Challenges Faced by the PLI Scheme
Several challenges hinder the PLI scheme’s effectiveness. Stringent eligibility criteria, access to machinery, and import tariffs pose barriers, especially for smaller enterprises. The initial setup period for manufacturing operations also delays job creation, as companies require time to establish their presence.
Future Prospects
The future of the PLI scheme hinges on its ability to adapt and respond to challenges. Continued support and strategic adjustments are necessary for sectors lagging in performance. The government aims to ensure that the benefits of the scheme reach all levels of the supply chain, ultimately enhancing India’s manufacturing capabilities.
Questions for UPSC:
- Discuss the impact of the Production-Linked Incentive scheme on India’s manufacturing sector.
- Critically examine the challenges faced by the textiles sector under the Production-Linked Incentive scheme.
- With suitable examples, discuss the role of mobile manufacturing in India’s economic growth.
- Explain the significance of public funding in enhancing domestic manufacturing capabilities in India.
Answer Hints:
1. Discuss the impact of the Production-Linked Incentive scheme on India’s manufacturing sector.
- Boosted industrial capital expenditure by ₹3-3.5 lakh crore, representing 8-10% of total capex in key sectors.
- Created approximately 5.84 lakh direct jobs, with contributions from food processing, pharmaceuticals, and mobile manufacturing.
- Enhanced domestic manufacturing capabilities, reducing reliance on imports, especially in mobile phone production.
- Encouraged private investments, attracting ₹1.23 lakh crore across 14 sectors.
- Facilitated the establishment of a competitive manufacturing ecosystem, with potential long-term benefits post-incentives.
2. Critically examine the challenges faced by the textiles sector under the Production-Linked Incentive scheme.
- Targeted job creation of 7.5 lakh, but only 12,607 jobs generated as of June 2024, indicating poor performance.
- Stringent eligibility criteria hinder smaller enterprises from participating effectively in the scheme.
- Initial gestation period of two years has delayed operational setup and job creation.
- Lack of robust supply chain support and infrastructure limits growth potential in the sector.
- Increased competition from countries with established textile industries poses additional challenges.

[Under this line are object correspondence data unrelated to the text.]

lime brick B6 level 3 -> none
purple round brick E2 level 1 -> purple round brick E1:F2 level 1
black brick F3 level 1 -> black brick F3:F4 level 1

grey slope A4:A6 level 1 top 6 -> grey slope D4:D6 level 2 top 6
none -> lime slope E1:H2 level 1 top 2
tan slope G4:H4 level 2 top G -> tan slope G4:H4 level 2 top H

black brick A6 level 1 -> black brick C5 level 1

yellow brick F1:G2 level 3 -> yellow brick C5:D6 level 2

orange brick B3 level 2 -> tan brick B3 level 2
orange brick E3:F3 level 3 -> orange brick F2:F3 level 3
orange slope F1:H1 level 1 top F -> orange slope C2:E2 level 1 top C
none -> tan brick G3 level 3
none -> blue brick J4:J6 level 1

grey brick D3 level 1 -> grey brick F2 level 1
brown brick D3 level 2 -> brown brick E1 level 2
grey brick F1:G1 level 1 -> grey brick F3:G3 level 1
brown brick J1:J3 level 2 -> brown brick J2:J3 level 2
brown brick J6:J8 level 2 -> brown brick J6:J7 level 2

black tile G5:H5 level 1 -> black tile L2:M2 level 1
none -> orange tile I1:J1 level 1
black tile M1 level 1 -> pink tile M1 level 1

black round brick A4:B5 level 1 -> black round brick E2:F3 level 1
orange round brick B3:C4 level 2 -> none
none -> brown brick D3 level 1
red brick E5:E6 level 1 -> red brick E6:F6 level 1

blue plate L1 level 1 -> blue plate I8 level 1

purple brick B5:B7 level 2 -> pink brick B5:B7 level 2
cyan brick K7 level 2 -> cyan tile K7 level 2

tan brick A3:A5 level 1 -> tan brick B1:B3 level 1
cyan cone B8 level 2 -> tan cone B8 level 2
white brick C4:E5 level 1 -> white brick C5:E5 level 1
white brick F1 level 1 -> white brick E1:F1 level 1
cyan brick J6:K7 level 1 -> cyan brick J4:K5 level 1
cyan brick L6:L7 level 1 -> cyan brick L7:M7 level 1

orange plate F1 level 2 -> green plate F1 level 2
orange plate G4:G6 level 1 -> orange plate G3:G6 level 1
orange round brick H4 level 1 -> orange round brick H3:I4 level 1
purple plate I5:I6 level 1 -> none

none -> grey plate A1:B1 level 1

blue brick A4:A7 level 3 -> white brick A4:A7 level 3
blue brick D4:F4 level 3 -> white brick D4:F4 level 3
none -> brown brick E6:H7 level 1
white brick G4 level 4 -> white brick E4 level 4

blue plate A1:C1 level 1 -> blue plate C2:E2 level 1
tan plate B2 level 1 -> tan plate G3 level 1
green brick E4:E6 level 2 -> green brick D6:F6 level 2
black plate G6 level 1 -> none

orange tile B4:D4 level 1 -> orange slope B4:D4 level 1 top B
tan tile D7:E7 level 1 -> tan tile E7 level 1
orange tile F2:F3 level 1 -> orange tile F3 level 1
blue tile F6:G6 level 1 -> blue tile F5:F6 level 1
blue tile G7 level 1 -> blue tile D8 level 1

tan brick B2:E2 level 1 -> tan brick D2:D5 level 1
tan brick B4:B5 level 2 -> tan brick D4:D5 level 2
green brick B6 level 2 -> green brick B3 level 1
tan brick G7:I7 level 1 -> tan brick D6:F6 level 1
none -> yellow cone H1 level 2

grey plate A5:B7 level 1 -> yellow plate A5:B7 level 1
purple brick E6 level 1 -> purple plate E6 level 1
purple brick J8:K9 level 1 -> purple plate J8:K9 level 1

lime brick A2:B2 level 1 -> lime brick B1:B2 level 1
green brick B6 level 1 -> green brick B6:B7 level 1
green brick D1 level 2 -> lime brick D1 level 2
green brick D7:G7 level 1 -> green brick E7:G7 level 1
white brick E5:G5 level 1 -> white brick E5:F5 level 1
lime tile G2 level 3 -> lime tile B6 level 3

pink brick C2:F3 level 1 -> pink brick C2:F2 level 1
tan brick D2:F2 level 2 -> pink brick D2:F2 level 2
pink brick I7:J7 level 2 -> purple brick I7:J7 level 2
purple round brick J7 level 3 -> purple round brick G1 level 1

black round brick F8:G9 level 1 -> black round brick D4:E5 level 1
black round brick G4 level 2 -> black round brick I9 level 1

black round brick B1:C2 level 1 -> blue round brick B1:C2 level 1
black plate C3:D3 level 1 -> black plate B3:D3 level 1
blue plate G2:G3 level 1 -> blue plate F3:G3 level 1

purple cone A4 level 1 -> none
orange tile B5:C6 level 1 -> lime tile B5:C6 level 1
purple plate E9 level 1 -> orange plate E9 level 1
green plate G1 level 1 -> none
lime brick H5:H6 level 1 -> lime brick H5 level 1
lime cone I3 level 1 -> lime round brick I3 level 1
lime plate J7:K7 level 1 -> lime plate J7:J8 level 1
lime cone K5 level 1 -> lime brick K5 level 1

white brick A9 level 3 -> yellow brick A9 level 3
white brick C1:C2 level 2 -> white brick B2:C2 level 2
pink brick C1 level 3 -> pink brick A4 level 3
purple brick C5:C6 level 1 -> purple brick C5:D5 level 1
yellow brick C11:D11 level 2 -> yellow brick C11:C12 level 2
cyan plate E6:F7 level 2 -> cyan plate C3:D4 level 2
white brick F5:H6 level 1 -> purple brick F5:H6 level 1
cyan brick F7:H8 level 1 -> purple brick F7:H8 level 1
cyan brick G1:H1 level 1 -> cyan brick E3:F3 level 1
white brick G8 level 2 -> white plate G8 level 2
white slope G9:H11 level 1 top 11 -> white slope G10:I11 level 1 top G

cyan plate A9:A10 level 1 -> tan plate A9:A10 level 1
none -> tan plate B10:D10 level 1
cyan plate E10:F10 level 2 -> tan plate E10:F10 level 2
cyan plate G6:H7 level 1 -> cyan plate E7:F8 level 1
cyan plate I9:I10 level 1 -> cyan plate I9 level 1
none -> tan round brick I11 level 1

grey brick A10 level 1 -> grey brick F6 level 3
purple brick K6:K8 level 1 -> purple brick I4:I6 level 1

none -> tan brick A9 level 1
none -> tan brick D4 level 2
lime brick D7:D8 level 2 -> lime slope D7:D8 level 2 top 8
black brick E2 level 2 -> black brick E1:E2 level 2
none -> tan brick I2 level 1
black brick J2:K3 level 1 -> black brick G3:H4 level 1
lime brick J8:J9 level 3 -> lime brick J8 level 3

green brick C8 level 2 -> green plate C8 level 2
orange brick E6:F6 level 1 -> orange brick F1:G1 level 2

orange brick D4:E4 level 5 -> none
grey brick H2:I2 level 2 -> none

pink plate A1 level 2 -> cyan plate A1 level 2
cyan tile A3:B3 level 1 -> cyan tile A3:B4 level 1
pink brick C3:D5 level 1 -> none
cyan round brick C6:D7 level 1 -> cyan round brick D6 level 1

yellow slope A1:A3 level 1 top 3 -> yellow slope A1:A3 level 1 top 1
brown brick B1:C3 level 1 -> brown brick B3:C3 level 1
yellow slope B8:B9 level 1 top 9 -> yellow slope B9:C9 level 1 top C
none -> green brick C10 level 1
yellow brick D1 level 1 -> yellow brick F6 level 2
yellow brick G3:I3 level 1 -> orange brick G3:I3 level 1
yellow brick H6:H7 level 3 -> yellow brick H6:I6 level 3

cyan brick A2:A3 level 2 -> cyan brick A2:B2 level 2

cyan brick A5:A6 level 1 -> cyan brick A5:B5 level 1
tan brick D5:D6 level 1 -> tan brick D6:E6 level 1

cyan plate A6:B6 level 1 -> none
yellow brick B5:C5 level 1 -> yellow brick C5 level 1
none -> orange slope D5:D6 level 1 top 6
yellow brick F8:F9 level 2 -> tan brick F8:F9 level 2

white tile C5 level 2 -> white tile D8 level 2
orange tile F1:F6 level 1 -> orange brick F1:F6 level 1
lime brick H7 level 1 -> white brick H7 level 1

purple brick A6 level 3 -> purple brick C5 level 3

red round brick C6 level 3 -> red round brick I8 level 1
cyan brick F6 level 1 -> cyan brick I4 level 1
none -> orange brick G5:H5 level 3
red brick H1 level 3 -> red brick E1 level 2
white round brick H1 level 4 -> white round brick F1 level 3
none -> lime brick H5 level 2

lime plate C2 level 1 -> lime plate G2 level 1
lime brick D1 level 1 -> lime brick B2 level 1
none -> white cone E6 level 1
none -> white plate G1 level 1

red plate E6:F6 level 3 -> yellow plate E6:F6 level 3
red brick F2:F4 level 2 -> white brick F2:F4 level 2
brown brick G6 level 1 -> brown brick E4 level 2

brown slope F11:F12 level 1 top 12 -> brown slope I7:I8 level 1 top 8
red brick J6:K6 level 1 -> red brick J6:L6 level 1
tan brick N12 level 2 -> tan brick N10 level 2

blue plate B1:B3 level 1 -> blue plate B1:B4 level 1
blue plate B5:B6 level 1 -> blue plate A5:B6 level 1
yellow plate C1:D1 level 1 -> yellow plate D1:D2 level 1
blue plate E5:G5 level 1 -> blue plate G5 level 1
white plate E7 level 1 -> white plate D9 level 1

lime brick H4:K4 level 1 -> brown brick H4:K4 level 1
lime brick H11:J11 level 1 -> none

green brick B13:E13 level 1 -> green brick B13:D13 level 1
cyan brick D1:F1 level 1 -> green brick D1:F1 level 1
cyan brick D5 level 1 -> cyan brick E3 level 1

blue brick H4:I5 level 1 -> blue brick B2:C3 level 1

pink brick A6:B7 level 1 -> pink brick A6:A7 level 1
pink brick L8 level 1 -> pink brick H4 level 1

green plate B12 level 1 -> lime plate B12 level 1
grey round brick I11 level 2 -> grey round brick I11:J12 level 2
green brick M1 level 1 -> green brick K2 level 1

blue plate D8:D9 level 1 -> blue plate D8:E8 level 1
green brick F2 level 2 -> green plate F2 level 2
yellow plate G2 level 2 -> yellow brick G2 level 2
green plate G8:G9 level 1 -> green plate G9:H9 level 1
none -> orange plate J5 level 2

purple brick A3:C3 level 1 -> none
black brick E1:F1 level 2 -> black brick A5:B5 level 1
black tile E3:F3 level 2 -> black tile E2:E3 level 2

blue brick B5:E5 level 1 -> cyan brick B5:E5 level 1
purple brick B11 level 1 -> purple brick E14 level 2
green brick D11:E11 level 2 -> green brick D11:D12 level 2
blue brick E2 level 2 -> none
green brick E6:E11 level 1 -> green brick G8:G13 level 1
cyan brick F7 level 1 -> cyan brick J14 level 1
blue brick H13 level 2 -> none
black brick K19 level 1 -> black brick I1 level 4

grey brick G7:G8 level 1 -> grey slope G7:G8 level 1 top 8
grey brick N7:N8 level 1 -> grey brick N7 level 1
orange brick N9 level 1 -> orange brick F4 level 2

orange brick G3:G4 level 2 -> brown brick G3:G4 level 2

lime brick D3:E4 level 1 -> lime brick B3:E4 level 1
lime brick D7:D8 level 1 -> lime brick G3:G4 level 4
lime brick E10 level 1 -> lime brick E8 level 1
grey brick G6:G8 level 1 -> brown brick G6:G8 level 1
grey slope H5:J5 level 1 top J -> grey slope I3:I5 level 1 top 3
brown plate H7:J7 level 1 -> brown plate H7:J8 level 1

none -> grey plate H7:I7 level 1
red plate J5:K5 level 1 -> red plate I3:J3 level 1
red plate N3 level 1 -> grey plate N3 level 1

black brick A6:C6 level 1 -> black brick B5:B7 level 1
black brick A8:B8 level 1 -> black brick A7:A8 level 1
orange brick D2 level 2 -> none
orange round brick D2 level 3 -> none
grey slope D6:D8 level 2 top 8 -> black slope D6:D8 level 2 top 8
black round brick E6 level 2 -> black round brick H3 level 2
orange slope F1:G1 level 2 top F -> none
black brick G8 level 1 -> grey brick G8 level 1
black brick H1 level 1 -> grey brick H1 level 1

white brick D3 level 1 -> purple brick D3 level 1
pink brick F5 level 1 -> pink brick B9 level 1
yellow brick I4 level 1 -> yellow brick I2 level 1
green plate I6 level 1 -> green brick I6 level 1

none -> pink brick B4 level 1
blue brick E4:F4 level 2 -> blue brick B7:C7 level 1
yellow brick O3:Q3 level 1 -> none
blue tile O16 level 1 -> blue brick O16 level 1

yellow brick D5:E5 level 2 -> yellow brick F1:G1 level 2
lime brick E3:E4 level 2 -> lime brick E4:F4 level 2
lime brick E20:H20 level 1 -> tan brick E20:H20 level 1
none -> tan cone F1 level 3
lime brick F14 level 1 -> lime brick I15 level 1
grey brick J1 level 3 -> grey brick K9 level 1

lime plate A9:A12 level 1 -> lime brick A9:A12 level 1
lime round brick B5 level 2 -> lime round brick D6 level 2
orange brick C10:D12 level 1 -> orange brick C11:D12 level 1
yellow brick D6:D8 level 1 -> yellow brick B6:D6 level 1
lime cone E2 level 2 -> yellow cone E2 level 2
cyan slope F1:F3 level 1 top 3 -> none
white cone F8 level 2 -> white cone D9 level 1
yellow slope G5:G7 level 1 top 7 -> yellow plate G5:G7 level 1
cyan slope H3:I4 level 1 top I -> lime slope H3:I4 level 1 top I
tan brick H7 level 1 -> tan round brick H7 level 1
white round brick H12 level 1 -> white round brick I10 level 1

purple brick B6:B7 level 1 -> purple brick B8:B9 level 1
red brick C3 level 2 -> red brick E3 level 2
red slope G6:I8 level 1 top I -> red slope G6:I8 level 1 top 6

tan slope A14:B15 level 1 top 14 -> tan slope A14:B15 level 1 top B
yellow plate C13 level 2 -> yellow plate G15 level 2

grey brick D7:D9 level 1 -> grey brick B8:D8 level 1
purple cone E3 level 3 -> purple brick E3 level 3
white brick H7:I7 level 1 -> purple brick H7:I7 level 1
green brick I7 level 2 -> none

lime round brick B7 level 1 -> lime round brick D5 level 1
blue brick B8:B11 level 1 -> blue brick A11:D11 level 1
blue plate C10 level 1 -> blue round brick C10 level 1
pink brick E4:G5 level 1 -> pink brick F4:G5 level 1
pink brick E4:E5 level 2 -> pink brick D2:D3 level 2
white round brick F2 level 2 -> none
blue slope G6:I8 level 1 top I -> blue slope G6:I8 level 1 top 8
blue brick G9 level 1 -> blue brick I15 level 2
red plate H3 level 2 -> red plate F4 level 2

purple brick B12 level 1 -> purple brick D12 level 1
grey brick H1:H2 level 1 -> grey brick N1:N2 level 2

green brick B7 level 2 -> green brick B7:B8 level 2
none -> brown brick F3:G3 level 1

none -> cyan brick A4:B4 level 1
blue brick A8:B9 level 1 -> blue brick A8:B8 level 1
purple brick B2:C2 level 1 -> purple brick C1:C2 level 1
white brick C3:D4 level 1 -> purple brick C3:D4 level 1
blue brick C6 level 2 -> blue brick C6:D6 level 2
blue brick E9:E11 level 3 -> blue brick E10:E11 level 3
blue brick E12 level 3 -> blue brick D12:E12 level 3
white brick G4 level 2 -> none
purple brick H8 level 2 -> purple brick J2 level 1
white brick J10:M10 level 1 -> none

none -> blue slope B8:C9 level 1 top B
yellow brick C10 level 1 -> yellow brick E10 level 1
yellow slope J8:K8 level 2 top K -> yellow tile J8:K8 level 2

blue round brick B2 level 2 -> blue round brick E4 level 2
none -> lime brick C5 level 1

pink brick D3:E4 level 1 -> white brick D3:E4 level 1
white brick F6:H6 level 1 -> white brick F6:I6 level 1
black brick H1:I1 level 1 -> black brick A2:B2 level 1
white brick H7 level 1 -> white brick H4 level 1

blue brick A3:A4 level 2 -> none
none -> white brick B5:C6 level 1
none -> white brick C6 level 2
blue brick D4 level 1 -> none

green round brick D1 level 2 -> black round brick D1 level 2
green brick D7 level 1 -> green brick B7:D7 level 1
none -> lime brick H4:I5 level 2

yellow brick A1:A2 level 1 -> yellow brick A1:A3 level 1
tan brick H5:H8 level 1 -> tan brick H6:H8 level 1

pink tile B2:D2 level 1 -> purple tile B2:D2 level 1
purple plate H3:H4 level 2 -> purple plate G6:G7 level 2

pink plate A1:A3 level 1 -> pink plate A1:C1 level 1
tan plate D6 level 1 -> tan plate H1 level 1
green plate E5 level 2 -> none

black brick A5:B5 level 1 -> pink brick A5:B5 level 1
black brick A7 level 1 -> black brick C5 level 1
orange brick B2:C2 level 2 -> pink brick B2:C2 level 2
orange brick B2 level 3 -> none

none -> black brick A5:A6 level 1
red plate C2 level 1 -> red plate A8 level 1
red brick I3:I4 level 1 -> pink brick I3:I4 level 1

3. With suitable examples, discuss the role of mobile manufacturing in India’s economic growth.
- Mobile manufacturing generated over 1.22 lakh direct jobs, contributing to overall employment figures.
- India transitioned from a net importer to a major exporter, with $15 billion worth of smartphones exported in 2023-24.
- Companies like Apple have established assembly bases in India, enhancing local supply chains and creating ancillary jobs.
- The sector has spurred investments, attracting ₹1.23 lakh crore in private capital across various manufacturing segments.
- Mobile manufacturing serves as a model for other sectors, showcasing the potential of PLI schemes to drive economic growth.
4. Explain the significance of public funding in enhancing domestic manufacturing capabilities in India.
- Public funding through PLI schemes incentivizes private investments, leading to increased manufacturing capacities.
- It helps build a competitive edge in global supply chains by supporting domestic production over imports.
- Facilitates job creation, with over 5.84 lakh direct jobs generated across multiple sectors, enhancing employment opportunities.
- Encourages innovation and technological advancements in manufacturing processes, improving efficiency and output.
- Public funding acts as a catalyst for long-term economic stability, ensuring sustained growth in the manufacturing sector.